Today, Tate’s board of trustees announced that the museum would no longer accept funds from the Sackler family, given the clan’s controversial history with opioid drug production. The Sackler family owns Purdue Pharma, a company under fire for its role in the opioid crisis.
In recent years, Tate has received about £4 million (~$5.2 million) from the Sackler family trusts, according to the BBC.
In a statement, Tate wrote:
The Sackler family has given generously to Tate in the past, as they have to a large number of UK arts institutions.
We do not intend to remove references to this historic philanthropy. However, in the present circumstances we do not think it right to seek or accept further donations from the Sacklers.
Purdue Pharma and the Sacklers are currently the targets of lawsuits on behalf of the states of Massachusetts and Connecticut for misleading medical professionals on the gravity of the drug. OxyContin is often compared to heroin and is for many, an introduction to the drug (80% of heroin users were first prescription opioid users, according to the National Institute of Drug Abuse.)
Earlier this week, London’s National Portrait Gallery decided to not accept a donation of £1 million (~$1.3 million) from the Sackler Trust, which was first promised in 2016. The institution had been considering the pledge in an internal review for more than a year.
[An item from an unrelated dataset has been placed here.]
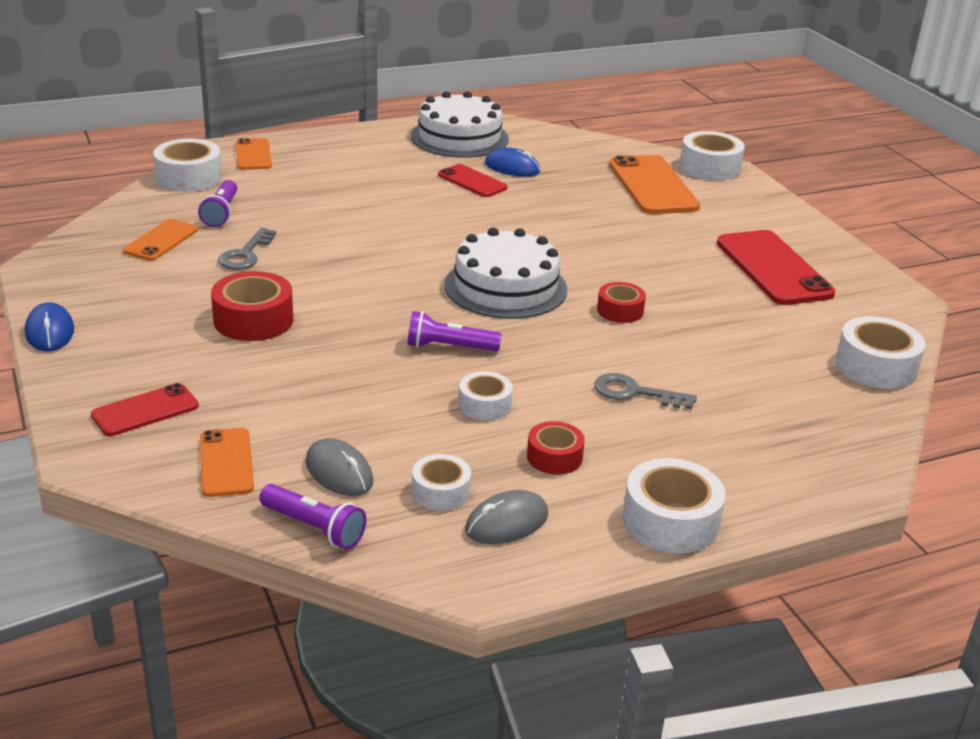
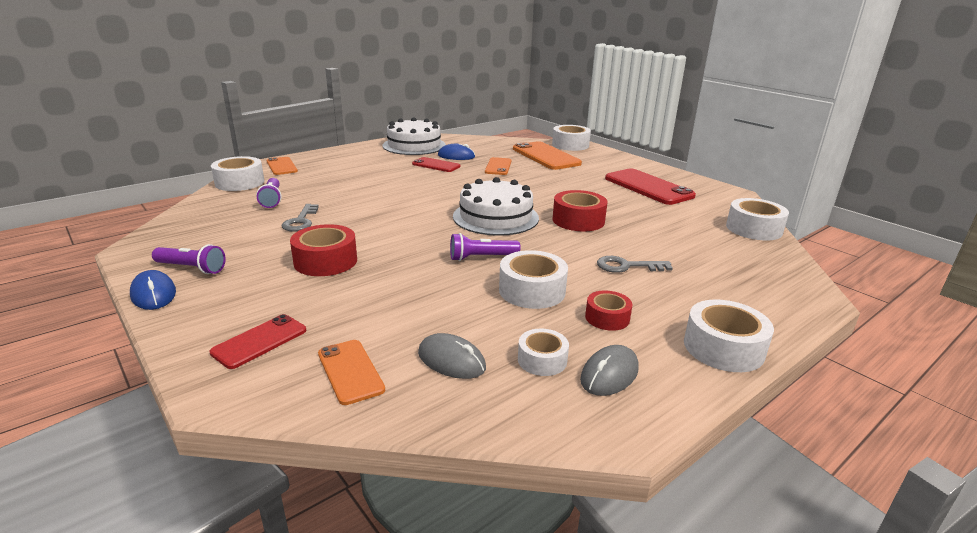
camera: 15 degrees left, 5 degrees down
(161, 240) = (231, 221): orange phone -> orange phone (498, 166)
(314, 528) = (456, 413): purple flashlight -> purple flashlight (192, 268)
(484, 405) = (532, 291): white tape -> white tape, size x1.63
(620, 310) = (578, 220): red tape -> red tape, size x1.63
“The allegations against family members are vigorously denied, but to avoid being a distraction for the National Portrait Gallery, we have decided not to proceed at this time with the donation,” the Sackler Trust added in a joint statement with the museum.
In February, revered photographer Nan Goldin, a vocal opponent of the Sackler family’s opioid-manufacturing company Purdue Pharma, said she would not show at the museum if they accepted the gift.
In 2017, Goldin founded PAIN Sackler, a drug advocacy organization that calls out the art world for its close quarters with the Sackler family. The organization demands “all museums, universities, and educational institutions worldwide remove Sackler signage and publicly refuse future funding from the Sacklers,” They also demand Purdue Pharma give at least 50% of their profits to organizations working to solve the opioid crisis, and that the Sacklers use their personal funds to do so as well.
In February, PAIN Sackler held a die-in at the Guggenheim and then marched to the steps of the Met for a large protest of the Sacklers‘s major influence as art philanthropists.
In January 2018, the Metropolitan Museum in New York (which has also received major gifts from the Sacklers), said the institution “is currently engaging in a further review of our detailed gift acceptance policies, and we will have more to report in due course.” Last week, Scottish politicians condemned the newly opened Victoria & Albert Museum’s Dundee branch for accepting a £500,000 (~$657,000) grant from the Sackler Trust.
“My message is for all institutions everywhere, which are taking Sackler money,” Goldin told the Observer in February. “People are pushing back and, if they want to maintain their standing as cultural institutions and educational institutions, they have to listen to the people and they have to do the right thing. They have to make a decision.”